Коренное недовольство окружающим миром вызывает к жизни еще одно очень немецкое явление: «раздраженного гражданина». Это раздраженный гражданин требует закрыть все АЭС, а затем недоволен тем, что электричество приходится производить на «грязных» угольных электростанциях или на зависящих от русского газа газовых станциях.
А стоит правительству начать субсидировать солнечные или ветряные генераторы, как все тот же раздраженный гражданин протестует и против их установки: ведь солнечные батареи портят зеленые луга, а ветряки так и вовсе уродуют ландшафт и раздражают жителей своим гудением. И да, эти ужасные линии электропередач, которые теперь встречаются гораздо чаще, чем во времена централизованного производства электроэнергии!
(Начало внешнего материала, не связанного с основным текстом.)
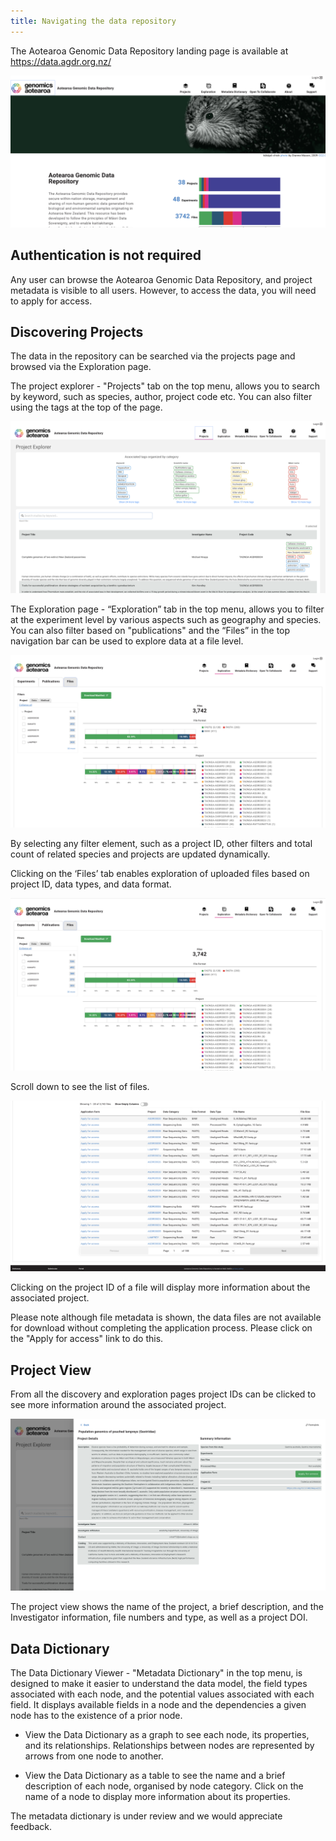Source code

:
 ```yaml
---
title: Navigating the data repository
---
```


The Aotearoa Genomic Data Repository landing page is available at https://data.agdr.org.nz/

![Alt text](../assets/images/getstart1.png)

## Authentication is not required

Any user can browse the Aotearoa Genomic Data Repository, and project metadata is visible to all users. However, to access the data, you will need to apply for access. 

## Discovering Projects

The data in the repository can be searched via the projects page and browsed via the Exploration page.

The project explorer -  "Projects" tab on the top menu, allows you to search by keyword, such as species, author, project code etc. You can also filter using the tags at the top of the page.

![Alt text](../assets/images/getstart2.png)

The Exploration page - “Exploration” tab in the top menu, allows you to filter at the experiment level by various aspects such as geography and species.  You can also filter based on "publications" and the “Files” in the top navigation bar can be used to explore data at a file level.

![Alt text](../assets/images/getstart3.png)

By selecting any filter element, such as a project ID, other filters and total count of related species and projects are updated dynamically. 

Clicking on the ‘Files’ tab enables exploration of uploaded files based on project ID, data types, and data format.

![Alt text](../assets/images/getstart4.png)

Scroll down to see the list of files.

![Alt text](../assets/images/getstart5.png)

Clicking on the project ID of a file will display more information about the associated project. 

Please note although file metadata is shown, the data files are not available for download without completing the application process. Please click on the "Apply for access" link to do this.  

## Project View

From all the discovery and exploration pages project IDs can be clicked to see more information around the associated project.

![Alt text](../assets/images/getstart6.png)

The project view shows the name of the project, a brief description, and the Investigator information, file numbers and type, as well as a project DOI.

## Data Dictionary

The Data Dictionary Viewer - "Metadata Dictionary" in the top menu, is designed to make it easier to understand the data model, the field types associated with each node, and the potential values associated with each field. It displays available fields in a node and the dependencies a given node has to the existence of a prior node. 

- View the Data Dictionary as a graph to see each node, its properties, and its relationships.
Relationships between nodes are represented by arrows from one node to another.

- View the Data Dictionary as a table to see the name and a brief description of each node, organised by node category. Click on the name of a node to display more information about its properties.

The metadata dictionary is under review and we would appreciate feedback.
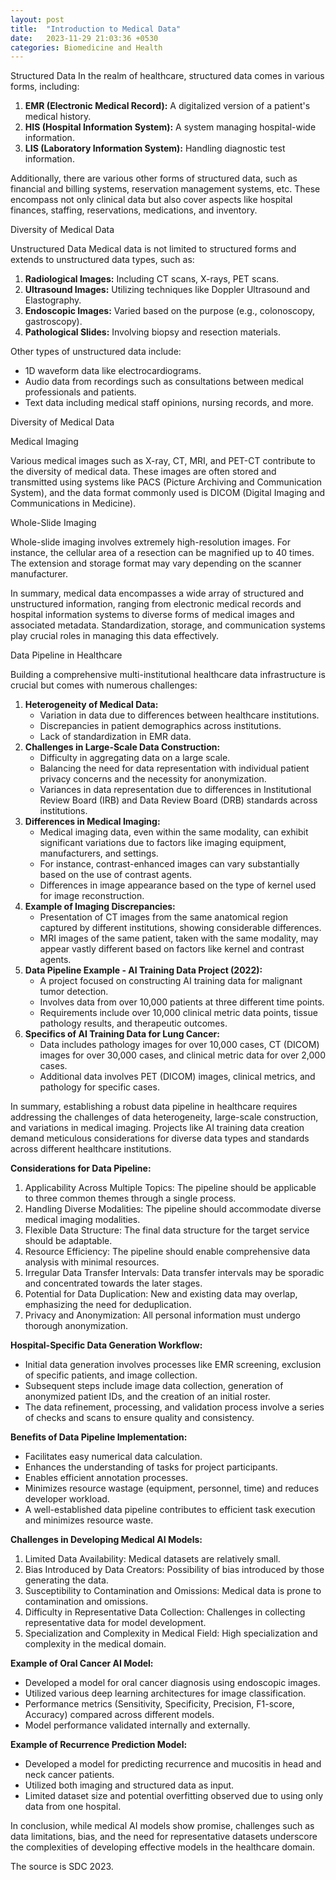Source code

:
 ```yaml
---
layout: post
title:  "Introduction to Medical Data"
date:   2023-11-29 21:03:36 +0530
categories: Biomedicine and Health
---
```

Structured Data In the realm of healthcare, structured data comes in various forms, including:

1. **EMR (Electronic Medical Record):** A digitalized version of a patient's medical history.
2. **HIS (Hospital Information System):** A system managing hospital-wide information.
3. **LIS (Laboratory Information System):** Handling diagnostic test information.

Additionally, there are various other forms of structured data, such as financial and billing systems, reservation management systems, etc. These encompass not only clinical data but also cover aspects like hospital finances, staffing, reservations, medications, and inventory.

Diversity of Medical Data

Unstructured Data Medical data is not limited to structured forms and extends to unstructured data types, such as:

1. **Radiological Images:** Including CT scans, X-rays, PET scans.
2. **Ultrasound Images:** Utilizing techniques like Doppler Ultrasound and Elastography.
3. **Endoscopic Images:** Varied based on the purpose (e.g., colonoscopy, gastroscopy).
4. **Pathological Slides:** Involving biopsy and resection materials.

Other types of unstructured data include:

- 1D waveform data like electrocardiograms.
- Audio data from recordings such as consultations between medical professionals and patients.
- Text data including medical staff opinions, nursing records, and more.

Diversity of Medical Data

Medical Imaging

Various medical images such as X-ray, CT, MRI, and PET-CT contribute to the diversity of medical data. These images are often stored and transmitted using systems like PACS (Picture Archiving and Communication System), and the data format commonly used is DICOM (Digital Imaging and Communications in Medicine).

Whole-Slide Imaging

Whole-slide imaging involves extremely high-resolution images. For instance, the cellular area of a resection can be magnified up to 40 times. The extension and storage format may vary depending on the scanner manufacturer.

In summary, medical data encompasses a wide array of structured and unstructured information, ranging from electronic medical records and hospital information systems to diverse forms of medical images and associated metadata. Standardization, storage, and communication systems play crucial roles in managing this data effectively.

Data Pipeline in Healthcare

Building a comprehensive multi-institutional healthcare data infrastructure is crucial but comes with numerous challenges:

1. **Heterogeneity of Medical Data:**
   - Variation in data due to differences between healthcare institutions.
   - Discrepancies in patient demographics across institutions.
   - Lack of standardization in EMR data.
2. **Challenges in Large-Scale Data Construction:**
   - Difficulty in aggregating data on a large scale.
   - Balancing the need for data representation with individual patient privacy concerns and the necessity for anonymization.
   - Variances in data representation due to differences in Institutional Review Board (IRB) and Data Review Board (DRB) standards across institutions.
3. **Differences in Medical Imaging:**
   - Medical imaging data, even within the same modality, can exhibit significant variations due to factors like imaging equipment, manufacturers, and settings.
   - For instance, contrast-enhanced images can vary substantially based on the use of contrast agents.
   - Differences in image appearance based on the type of kernel used for image reconstruction.
4. **Example of Imaging Discrepancies:**
   - Presentation of CT images from the same anatomical region captured by different institutions, showing considerable differences.
   - MRI images of the same patient, taken with the same modality, may appear vastly different based on factors like kernel and contrast agents.
5. **Data Pipeline Example - AI Training Data Project (2022):**
   - A project focused on constructing AI training data for malignant tumor detection.
   - Involves data from over 10,000 patients at three different time points.
   - Requirements include over 10,000 clinical metric data points, tissue pathology results, and therapeutic outcomes.
6. **Specifics of AI Training Data for Lung Cancer:**
   - Data includes pathology images for over 10,000 cases, CT (DICOM) images for over 30,000 cases, and clinical metric data for over 2,000 cases.
   - Additional data involves PET (DICOM) images, clinical metrics, and pathology for specific cases.

In summary, establishing a robust data pipeline in healthcare requires addressing the challenges of data heterogeneity, large-scale construction, and variations in medical imaging. Projects like AI training data creation demand meticulous considerations for diverse data types and standards across different healthcare institutions.



**Considerations for Data Pipeline:**

1. Applicability Across Multiple Topics: The pipeline should be applicable to three common themes through a single process.
2. Handling Diverse Modalities: The pipeline should accommodate diverse medical imaging modalities.
3. Flexible Data Structure: The final data structure for the target service should be adaptable.
4. Resource Efficiency: The pipeline should enable comprehensive data analysis with minimal resources.
5. Irregular Data Transfer Intervals: Data transfer intervals may be sporadic and concentrated towards the later stages.
6. Potential for Data Duplication: New and existing data may overlap, emphasizing the need for deduplication.
7. Privacy and Anonymization: All personal information must undergo thorough anonymization.

**Hospital-Specific Data Generation Workflow:**

- Initial data generation involves processes like EMR screening, exclusion of specific patients, and image collection.
- Subsequent steps include image data collection, generation of anonymized patient IDs, and the creation of an initial roster.
- The data refinement, processing, and validation process involve a series of checks and scans to ensure quality and consistency.

**Benefits of Data Pipeline Implementation:**

- Facilitates easy numerical data calculation.
- Enhances the understanding of tasks for project participants.
- Enables efficient annotation processes.
- Minimizes resource wastage (equipment, personnel, time) and reduces developer workload.
- A well-established data pipeline contributes to efficient task execution and minimizes resource waste.

**Challenges in Developing Medical AI Models:**

1. Limited Data Availability: Medical datasets are relatively small.
2. Bias Introduced by Data Creators: Possibility of bias introduced by those generating the data.
3. Susceptibility to Contamination and Omissions: Medical data is prone to contamination and omissions.
4. Difficulty in Representative Data Collection: Challenges in collecting representative data for model development.
5. Specialization and Complexity in Medical Field: High specialization and complexity in the medical domain.

**Example of Oral Cancer AI Model:**

- Developed a model for oral cancer diagnosis using endoscopic images.
- Utilized various deep learning architectures for image classification.
- Performance metrics (Sensitivity, Specificity, Precision, F1-score, Accuracy) compared across different models.
- Model performance validated internally and externally.

**Example of Recurrence Prediction Model:**

- Developed a model for predicting recurrence and mucositis in head and neck cancer patients.
- Utilized both imaging and structured data as input.
- Limited dataset size and potential overfitting observed due to using only data from one hospital.

In conclusion, while medical AI models show promise, challenges such as data limitations, bias, and the need for representative datasets underscore the complexities of developing effective models in the healthcare domain.

The source is SDC 2023.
О, поверьте моим словам, Германия катится в пропасть с нынешней энергетической политикой! Это все Меркель! Она погубит, погубит страну! – причитает пораженный немецким «ангстом» немец.
Разумеется, немецкий «ангст» не был бы такой устойчивой чертой национального характера, если бы не нес в себе помимо разрушительных свойств еще и свойства, полезные для выживания нации.
Как любое проявление тяги к перфекционизму, немецкий «ангст» отлично помогает немцам мобилизовываться для выполнения сложных работ. Именно «ангст» помогает достигать почти идеальной работы бюрократической системы: поскольку любой провал и неточность воспринимаются как катастрофа, участники системы прикладывают максимум усилий для их недопущения. Однако любой иностранец, приезжающий в Германию и общающийся с немцами, нет-нет да и вздрогнет, когда в очередной раз немец рассказывает о том, что «эта страна погибнет» – только потому, что дорожный знак о ремонте установлен не так, как предписывает Разъяснение к применению правил дорожного движения.